Learn how to burn smoke-free

Updated 8 July 2019 4:49pm

The smoke from your chimney is just wood that hasn’t fully combusted (or burnt). Perfecting your technique reduces smoke levels and creates a great, warm fire.

Wood smoke also contains fine particles that can get deep into your lungs and cause health problems. 

Learn how to build a smoke-free fire with fire-master Dave Pullen.

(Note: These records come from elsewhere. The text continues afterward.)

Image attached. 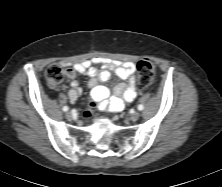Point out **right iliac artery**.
<instances>
[{
    "instance_id": "82829eb1",
    "label": "right iliac artery",
    "mask_w": 222,
    "mask_h": 187,
    "mask_svg": "<svg viewBox=\"0 0 222 187\" xmlns=\"http://www.w3.org/2000/svg\"><path fill=\"white\" fill-rule=\"evenodd\" d=\"M68 109H69L68 106H64L62 110H63L64 112H66V111H68Z\"/></svg>"
}]
</instances>
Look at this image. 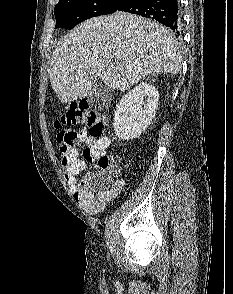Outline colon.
I'll list each match as a JSON object with an SVG mask.
<instances>
[{
  "label": "colon",
  "instance_id": "obj_1",
  "mask_svg": "<svg viewBox=\"0 0 233 294\" xmlns=\"http://www.w3.org/2000/svg\"><path fill=\"white\" fill-rule=\"evenodd\" d=\"M71 125L86 126L90 135L97 138L103 133L105 122L95 112L89 110L86 103L79 102L68 105L55 123L59 130L56 135V143L62 159L66 157L73 146L74 139V133L63 130L62 127ZM95 160V166L86 174L80 184L84 192H95L109 188L117 173L116 166L109 156L100 154Z\"/></svg>",
  "mask_w": 233,
  "mask_h": 294
}]
</instances>
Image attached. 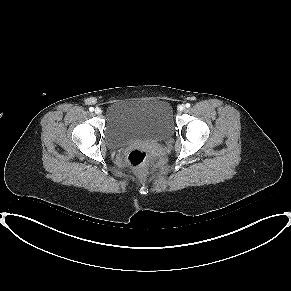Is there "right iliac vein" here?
I'll return each mask as SVG.
<instances>
[{"mask_svg": "<svg viewBox=\"0 0 291 291\" xmlns=\"http://www.w3.org/2000/svg\"><path fill=\"white\" fill-rule=\"evenodd\" d=\"M95 113L98 114V115H100L102 113V110L100 108H96L95 109Z\"/></svg>", "mask_w": 291, "mask_h": 291, "instance_id": "right-iliac-vein-1", "label": "right iliac vein"}]
</instances>
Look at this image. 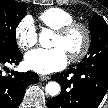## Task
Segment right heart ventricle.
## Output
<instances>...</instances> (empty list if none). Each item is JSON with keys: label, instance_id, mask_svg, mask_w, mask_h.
Returning <instances> with one entry per match:
<instances>
[{"label": "right heart ventricle", "instance_id": "e07e8e85", "mask_svg": "<svg viewBox=\"0 0 108 108\" xmlns=\"http://www.w3.org/2000/svg\"><path fill=\"white\" fill-rule=\"evenodd\" d=\"M38 18L44 26L53 30L75 21L73 14L61 8H49L40 13Z\"/></svg>", "mask_w": 108, "mask_h": 108}]
</instances>
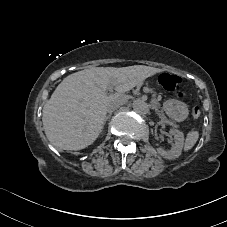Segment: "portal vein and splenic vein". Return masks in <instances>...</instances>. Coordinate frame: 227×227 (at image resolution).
I'll use <instances>...</instances> for the list:
<instances>
[{"label":"portal vein and splenic vein","instance_id":"obj_1","mask_svg":"<svg viewBox=\"0 0 227 227\" xmlns=\"http://www.w3.org/2000/svg\"><path fill=\"white\" fill-rule=\"evenodd\" d=\"M146 93L149 91L145 86L142 88Z\"/></svg>","mask_w":227,"mask_h":227}]
</instances>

Step-by-step instructions on how to build a smoke-free fire

Step 1 Fold newspaper into long strips and tie them into single knots.
Step 2 Place knots and several pieces of scrunched up newspaper into your wood burner.
Step 3 Loosely arrange 8-10 pieces of kindling on top of the paper in a teepee shape.
Step 4 Add a couple of small logs, making sure not to crush your teepee.
Step 5 Set the airflow to high and light your fire.
Tip: Keeping the door open a little helps the fire to get going.
Step 6 Once the kindling is burning well (five minutes), add some more small logs.
Tip: Now you can close the door properly.
Step 7 Once the small logs are burning well (10-15 minutes), add some big logs.
Tip: Make sure there’s space between the logs to allow air to circulate.
Step 8 Once the fire is going well, you can turn the airflow down.
Step 9 When reloading, turn the airflow back to high for 15 minutes or so.
Step 10 Sit back and enjoy!

Want to check that you are burning smoke-free?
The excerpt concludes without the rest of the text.